Could they not have asked Him anything they desired? Would He not have taught them, gently and in order, in a way that their still-growing minds could comprehend without breaking? Would He not have led them to maturity in time?
Yet when they desired knowledge, the first people did not seek it at its source. They did not even rely upon their own God-breathed intuition. They listened to an animal. They ate from a plant. They acquired their knowledge secondhand. It was natural that they should desire wisdom and to be like God–God designed them to be like Him (Genesis 1:26). But it was a mistake for them to seek knowledge from a tree and a serpent when the counsel of the Maker Himself was theirs for the asking.
I wonder sometimes if this is part of why our modern world feels so disorderly, in spite of unprecedented access to the collective understanding of our race. The internet in particular is a spectacular tool for learning. But we have grown so used to Google searches and backlit answers, we are so overwhelmed by arguments and counterarguments and two thousand versions of the secret to a better life, that perhaps we are forgetting how to analyze and to listen.

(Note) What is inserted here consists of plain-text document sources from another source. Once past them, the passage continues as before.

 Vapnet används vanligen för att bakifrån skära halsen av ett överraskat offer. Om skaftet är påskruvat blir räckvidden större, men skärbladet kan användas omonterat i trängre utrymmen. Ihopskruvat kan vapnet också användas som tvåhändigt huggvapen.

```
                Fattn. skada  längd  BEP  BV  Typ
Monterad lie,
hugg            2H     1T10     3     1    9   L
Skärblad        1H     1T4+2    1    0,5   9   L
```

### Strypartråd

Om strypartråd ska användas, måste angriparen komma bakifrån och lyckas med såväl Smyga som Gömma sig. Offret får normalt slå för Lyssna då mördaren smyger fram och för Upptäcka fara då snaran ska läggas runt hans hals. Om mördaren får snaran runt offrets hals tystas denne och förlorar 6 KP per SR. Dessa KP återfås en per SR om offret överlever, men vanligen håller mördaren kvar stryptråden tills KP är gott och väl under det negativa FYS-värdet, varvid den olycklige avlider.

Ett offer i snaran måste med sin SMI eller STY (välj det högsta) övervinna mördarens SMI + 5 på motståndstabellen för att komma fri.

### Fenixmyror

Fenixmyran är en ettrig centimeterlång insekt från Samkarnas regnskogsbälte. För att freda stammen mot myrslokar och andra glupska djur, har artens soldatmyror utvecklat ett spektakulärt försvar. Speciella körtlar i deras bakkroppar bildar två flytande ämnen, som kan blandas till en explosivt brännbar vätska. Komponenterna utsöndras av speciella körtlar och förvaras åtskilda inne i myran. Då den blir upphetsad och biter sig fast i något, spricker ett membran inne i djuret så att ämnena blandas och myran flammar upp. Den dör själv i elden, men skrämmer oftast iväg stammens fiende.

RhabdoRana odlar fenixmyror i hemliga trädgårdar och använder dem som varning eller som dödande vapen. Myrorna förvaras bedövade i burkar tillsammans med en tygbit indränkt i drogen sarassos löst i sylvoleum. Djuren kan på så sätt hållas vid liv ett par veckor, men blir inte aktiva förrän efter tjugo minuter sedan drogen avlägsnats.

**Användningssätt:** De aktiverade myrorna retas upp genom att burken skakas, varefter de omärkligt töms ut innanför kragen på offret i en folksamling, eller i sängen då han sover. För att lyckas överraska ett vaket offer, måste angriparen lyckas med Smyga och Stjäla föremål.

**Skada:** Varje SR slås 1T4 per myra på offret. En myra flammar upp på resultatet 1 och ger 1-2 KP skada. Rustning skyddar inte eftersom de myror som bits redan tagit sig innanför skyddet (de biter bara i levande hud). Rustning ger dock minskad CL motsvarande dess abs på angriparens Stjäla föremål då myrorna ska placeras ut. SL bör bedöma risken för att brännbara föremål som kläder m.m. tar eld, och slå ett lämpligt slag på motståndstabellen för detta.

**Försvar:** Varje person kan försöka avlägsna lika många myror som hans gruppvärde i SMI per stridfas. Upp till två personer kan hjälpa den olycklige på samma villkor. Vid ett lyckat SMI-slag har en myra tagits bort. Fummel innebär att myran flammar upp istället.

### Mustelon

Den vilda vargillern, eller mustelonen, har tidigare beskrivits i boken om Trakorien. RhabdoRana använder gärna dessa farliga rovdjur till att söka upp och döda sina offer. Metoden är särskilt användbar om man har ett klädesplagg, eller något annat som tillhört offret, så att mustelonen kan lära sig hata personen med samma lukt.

I once saw a friend turn away from a meteor shower to look up the size of meteors on his smartphone, killing his night vision for the next several minutes. How many times have I felt unwell and looked up symptoms on WebMD, ignoring my body’s own knowledge of its trouble, only to come away with confusion and fear that only a hefty doctor’s bill could placate?I do not mean to say that this kind of thing is sinful, but it does not sit well in my spirit. There is disorder in it. We trust doctors and preachers and robots and salesmen, but we do not trust ourselves. Certainly we do not trust God.
I believe that the human race was designed to be marvelously bright and quick and curious. But I also believe that we were designed to have access to a higher source of knowledge and wisdom than this mortal world can offer.
Call it a New Age streak or world-weariness or common sense, but I think we could learn a lot from closing our eyes and turning our phones facedown and re-training ourselves to listen when we pray–the way small children listen before they “know better” than to expect a response. Perhaps it’s time we stopped hanging our hopes on things so much smaller than us.